CrowdStrike shares review of error that crashed Windows PCs: Here's how the worst global IT outage happened

CrowdStrike, the company behind the global IT outage on July 19, responded with a brief statement in its review of the error. While previously it vaguely mentioned an update as the probable reason for the crash, it has now shared a detailed statement with reasons for the error. It blamed the “problematic content” in a channel file, which resulted in the system crash of millions of Windows PCs. Let’s look at the exact error that caused systems to crash resulting in one of the worst IT outages of all time.

What exactly caused the IT outage?

CrowdStrike is a cybersecurity firm that offers its services to protect against cyberattacks and breaches. It works with several top firms and one of them is Microsoft. That said, it’s responsible for catching issues and reporting or disabling them, but an unfortunate incident happened on July 19, 2024, which made Microsoft’s Windows PCs crash with a Blue Screen of Death (BSOD) error. The company has shared a details statement on what exactly happened and how the fiasco occurred.

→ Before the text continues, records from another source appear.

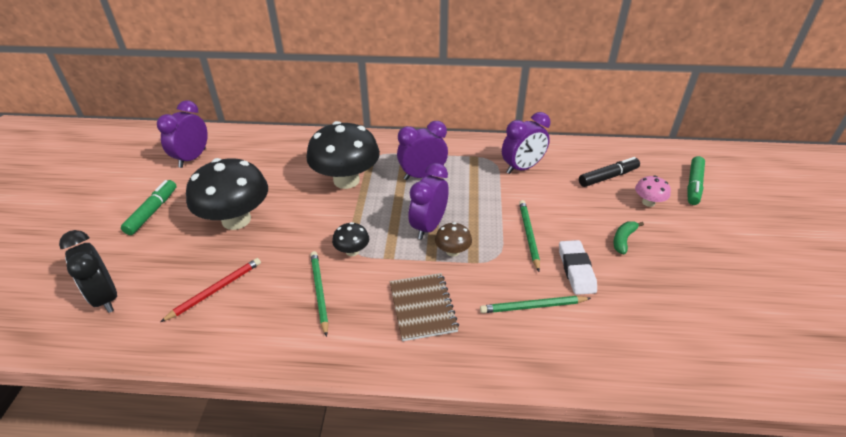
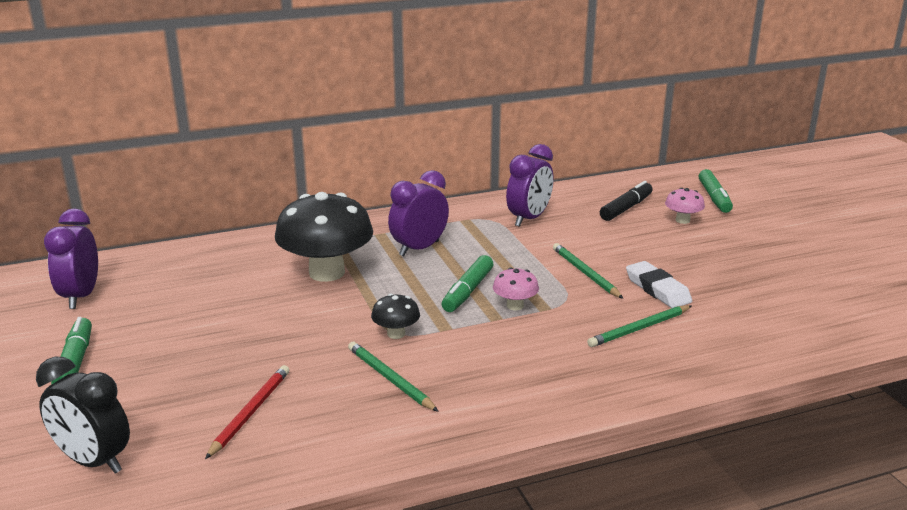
camera: 25 degrees left, 15 degrees down
(236, 220) = (212, 341): black mushroom -> none
(422, 307) = (524, 360): brown notebook -> none
(428, 226) = (468, 291): purple clock -> green marker
(452, 251) = (515, 306): brown mushroom -> pink mushroom
(623, 240) = (683, 255): green banana -> none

CrowdStrike revealed in a statement that on July 19, 2024, two additional IPC Template Instances were deployed in the file that was meant to catch issues before software updates are updated to customers. One of the Template Instances contained problematic content data, and despite that, it passed validation. When the sensor received it and it was loaded into the Content Interpreter, problematic content in Channel File 291 resulted in an out-of-bounds memory read triggering an exception. This unprecedented exception caused the Windows operating system to crash with a BSOD error.

Due to the Windows crash, the entire IT industry which relied on mostly Windows PCs, was unable to access their work, resulting in a major outage. Initially, the system crash was detected in select regions and then spread worldwide.

CrowdStrike assures that its systems are operating normally

Fortunately, CrowdStrike was quick to recommend users remove Channel File 291 from their systems to stop BSOD errors. We shared the same in one of our stories. It actively worked on the same for several hours to fix it. The company, however, has assured that CrowdStrike is now operating normally and the previous does not affect the Falcom platform systems.

“We assure our customers that CrowdStrike is operating normally and this issue does not affect our Falcom platform systems. If your systems are operating normally, there is no impact on their protection if the Falcon Sensor is installed. Falcon Complete and OverWatch services are not disrupted by this incident,” noted CrowdStrike.